AIM OF THE EXERCISE:
Every line below that carries the word "path" needs to be copied.

(Items from a data source)
◇ ◇ ◇

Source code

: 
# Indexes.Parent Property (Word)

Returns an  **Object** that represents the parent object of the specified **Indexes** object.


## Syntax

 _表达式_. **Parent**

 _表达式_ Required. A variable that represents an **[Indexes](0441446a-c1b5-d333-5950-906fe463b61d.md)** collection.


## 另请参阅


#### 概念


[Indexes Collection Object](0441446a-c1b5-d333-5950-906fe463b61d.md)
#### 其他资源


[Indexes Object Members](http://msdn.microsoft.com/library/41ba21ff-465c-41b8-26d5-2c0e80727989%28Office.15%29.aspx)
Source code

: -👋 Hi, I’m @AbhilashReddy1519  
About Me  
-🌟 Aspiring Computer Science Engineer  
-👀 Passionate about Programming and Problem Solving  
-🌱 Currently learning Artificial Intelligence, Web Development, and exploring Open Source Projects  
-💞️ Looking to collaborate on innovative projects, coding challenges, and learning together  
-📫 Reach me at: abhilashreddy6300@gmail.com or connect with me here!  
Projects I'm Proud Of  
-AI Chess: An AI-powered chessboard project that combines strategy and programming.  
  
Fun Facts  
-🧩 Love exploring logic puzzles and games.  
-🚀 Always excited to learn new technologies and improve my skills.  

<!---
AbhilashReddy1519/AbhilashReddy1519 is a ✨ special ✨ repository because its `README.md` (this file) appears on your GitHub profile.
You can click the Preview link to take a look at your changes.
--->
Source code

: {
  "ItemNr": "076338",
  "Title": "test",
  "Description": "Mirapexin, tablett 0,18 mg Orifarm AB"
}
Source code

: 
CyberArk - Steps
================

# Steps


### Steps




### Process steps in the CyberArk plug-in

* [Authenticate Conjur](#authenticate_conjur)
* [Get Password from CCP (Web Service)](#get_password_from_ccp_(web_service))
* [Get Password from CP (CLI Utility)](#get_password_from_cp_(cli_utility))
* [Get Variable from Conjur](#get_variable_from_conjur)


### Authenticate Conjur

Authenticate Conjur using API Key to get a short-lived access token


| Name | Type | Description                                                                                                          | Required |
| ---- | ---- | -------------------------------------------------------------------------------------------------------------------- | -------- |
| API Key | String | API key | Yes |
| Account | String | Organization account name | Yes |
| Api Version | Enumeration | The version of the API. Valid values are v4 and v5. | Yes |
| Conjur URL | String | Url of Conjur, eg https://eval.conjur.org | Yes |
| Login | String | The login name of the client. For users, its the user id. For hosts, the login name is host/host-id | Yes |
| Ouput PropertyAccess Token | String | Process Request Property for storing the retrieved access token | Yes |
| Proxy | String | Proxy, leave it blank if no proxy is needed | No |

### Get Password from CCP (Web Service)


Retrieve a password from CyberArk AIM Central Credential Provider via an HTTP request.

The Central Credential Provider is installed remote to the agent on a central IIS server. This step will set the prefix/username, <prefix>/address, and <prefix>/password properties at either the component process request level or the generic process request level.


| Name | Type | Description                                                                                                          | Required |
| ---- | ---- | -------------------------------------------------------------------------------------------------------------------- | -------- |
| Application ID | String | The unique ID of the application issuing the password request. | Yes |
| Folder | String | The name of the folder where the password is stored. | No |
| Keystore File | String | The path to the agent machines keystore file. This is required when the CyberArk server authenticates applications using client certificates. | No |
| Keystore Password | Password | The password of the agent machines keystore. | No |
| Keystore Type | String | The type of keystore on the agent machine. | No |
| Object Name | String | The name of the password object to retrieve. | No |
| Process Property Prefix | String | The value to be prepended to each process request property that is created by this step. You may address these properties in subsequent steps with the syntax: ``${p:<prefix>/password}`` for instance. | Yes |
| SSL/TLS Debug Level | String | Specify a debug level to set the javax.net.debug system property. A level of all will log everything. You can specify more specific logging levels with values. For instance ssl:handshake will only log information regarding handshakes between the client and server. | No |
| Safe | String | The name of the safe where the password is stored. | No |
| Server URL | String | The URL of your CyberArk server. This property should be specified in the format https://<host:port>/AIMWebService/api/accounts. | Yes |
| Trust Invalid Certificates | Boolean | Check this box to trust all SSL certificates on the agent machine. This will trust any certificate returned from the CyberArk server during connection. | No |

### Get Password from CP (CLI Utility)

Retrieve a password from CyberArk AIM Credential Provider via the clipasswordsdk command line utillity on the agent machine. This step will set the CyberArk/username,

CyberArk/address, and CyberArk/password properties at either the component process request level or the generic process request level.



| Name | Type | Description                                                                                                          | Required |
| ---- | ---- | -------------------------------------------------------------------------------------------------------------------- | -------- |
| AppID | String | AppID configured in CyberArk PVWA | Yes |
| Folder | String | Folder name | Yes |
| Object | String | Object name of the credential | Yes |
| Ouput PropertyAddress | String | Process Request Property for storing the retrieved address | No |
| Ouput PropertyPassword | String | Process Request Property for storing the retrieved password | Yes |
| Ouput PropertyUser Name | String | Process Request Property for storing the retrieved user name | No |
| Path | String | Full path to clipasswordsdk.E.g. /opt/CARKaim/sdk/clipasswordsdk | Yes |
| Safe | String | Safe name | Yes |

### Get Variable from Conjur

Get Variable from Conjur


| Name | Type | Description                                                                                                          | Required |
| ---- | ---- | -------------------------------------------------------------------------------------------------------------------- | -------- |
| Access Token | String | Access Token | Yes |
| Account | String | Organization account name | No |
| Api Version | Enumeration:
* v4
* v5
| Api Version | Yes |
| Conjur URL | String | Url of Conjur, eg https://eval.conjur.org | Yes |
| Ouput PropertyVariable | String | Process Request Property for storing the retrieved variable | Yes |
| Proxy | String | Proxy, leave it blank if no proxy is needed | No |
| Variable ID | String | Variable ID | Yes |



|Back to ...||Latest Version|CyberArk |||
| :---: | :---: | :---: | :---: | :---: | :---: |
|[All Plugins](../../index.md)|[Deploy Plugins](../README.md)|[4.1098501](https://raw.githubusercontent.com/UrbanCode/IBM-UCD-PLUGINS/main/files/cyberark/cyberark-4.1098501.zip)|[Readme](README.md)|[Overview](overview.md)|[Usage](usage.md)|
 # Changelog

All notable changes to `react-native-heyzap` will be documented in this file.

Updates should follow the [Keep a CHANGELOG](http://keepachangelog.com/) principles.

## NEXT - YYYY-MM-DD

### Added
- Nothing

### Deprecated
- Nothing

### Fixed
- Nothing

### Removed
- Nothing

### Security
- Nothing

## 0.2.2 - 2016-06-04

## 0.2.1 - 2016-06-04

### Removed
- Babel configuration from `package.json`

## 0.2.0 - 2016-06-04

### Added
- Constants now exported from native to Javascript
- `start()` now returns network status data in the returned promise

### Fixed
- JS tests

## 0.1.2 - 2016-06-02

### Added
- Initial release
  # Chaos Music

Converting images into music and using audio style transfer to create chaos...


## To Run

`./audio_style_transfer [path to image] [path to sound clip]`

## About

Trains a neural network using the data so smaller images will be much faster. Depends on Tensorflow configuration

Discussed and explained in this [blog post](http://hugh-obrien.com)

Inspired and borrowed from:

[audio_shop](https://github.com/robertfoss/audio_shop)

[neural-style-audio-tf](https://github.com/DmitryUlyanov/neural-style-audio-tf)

◇ ◇ ◇

YOUR SOLUTION:
| Keystore File | String | The path to the agent machines keystore file. This is required when the CyberArk server authenticates applications using client certificates. | No |
| Path | String | Full path to clipasswordsdk.E.g. /opt/CARKaim/sdk/clipasswordsdk | Yes |
`./audio_style_transfer [path to image] [path to sound clip]`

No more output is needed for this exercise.